For another passage at the end of the book of Exodus says that the cloud and the fire were really one entity: that when night came, the pillar of fire appeared inside the cloud. And Jesus, our pillar of fire, can also only be seen inside the dark cloud of faith. As the Psalmist says in today’s Psalm, Clouds and thick darkness surround Him. We will not see Jesus shine until we stop walking by the lights of this world and begin to walk only by the darkness of faith.
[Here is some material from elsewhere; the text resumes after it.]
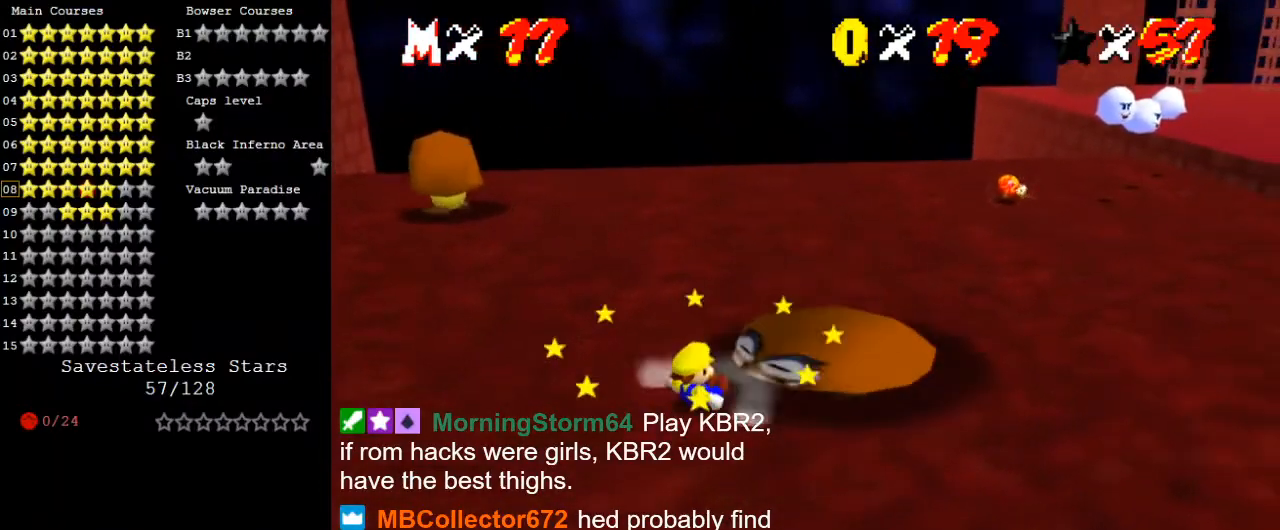
{"keys": ["down", "right"], "events": [[267, "down", "down"], [267, "right", "down"]]}
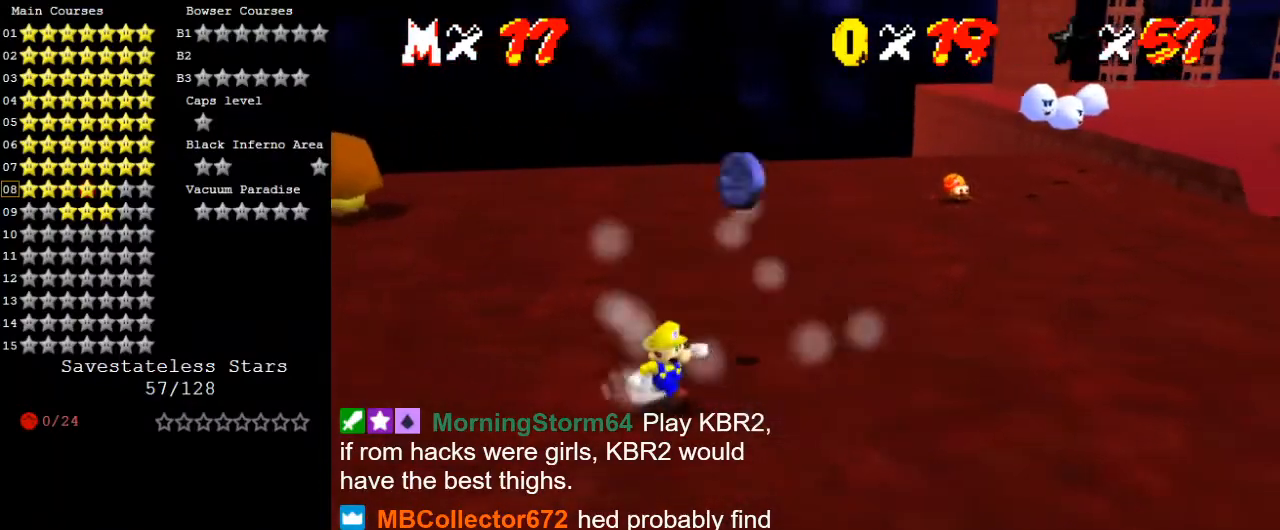
{"keys": ["left", "up"], "events": [[67, "down", "up"], [167, "up", "down"], [300, "right", "up"], [433, "left", "down"]]}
And this is the great challenge of the Christian life, to step out in faith, against the tide of those faith-less people around us who follow the ways of the world. The challenge to at times not see where God is leading us, not seeing how we’re going to handle what seems to be coming up the pike, but trusting nonetheless that God’s not leading us over a cliff or into an ambush. But if we are led by the cloud of faith, just as the Old Testament cloud shielded the Israelites from harm, so the cloud of faith shields us from harm if we remain under it. And, just as the Old Testament pillar of fire fought against and immobilized the Egyptians, so Jesus fights against and immobilizes our enemies, the world, the flesh, and the devil. Jesus keeps those three adversaries from overtaking us.

My brothers and sisters, in a few moments Jesus will come to us in the Sacrament of the Holy Eucharist. Some of us today will see in the Host the Pillar of Fire: Jesus will be transfigured, will shine through bright and clear; and these peoples’ souls will be filled with light and sweetness and consolation as they receive Our Lord; But others of us today will see in the Host the Column of Dark Cloud: Jesus will be overshadowed, only God’s Words, This is my Body. . . . my Blood, will assure them. These people will need to struggle, to make a conscious act of faith that what looks like bread is Christ, that God is with them, as He promised, during the tough times they are going through.

Whether Jesus comes to us bright and shining or hidden and dark, may we follow Him with all our hearts, and may He transfigure us ever more into His likeness in this life, and bring us safely to that Promised Land at the end of our journey.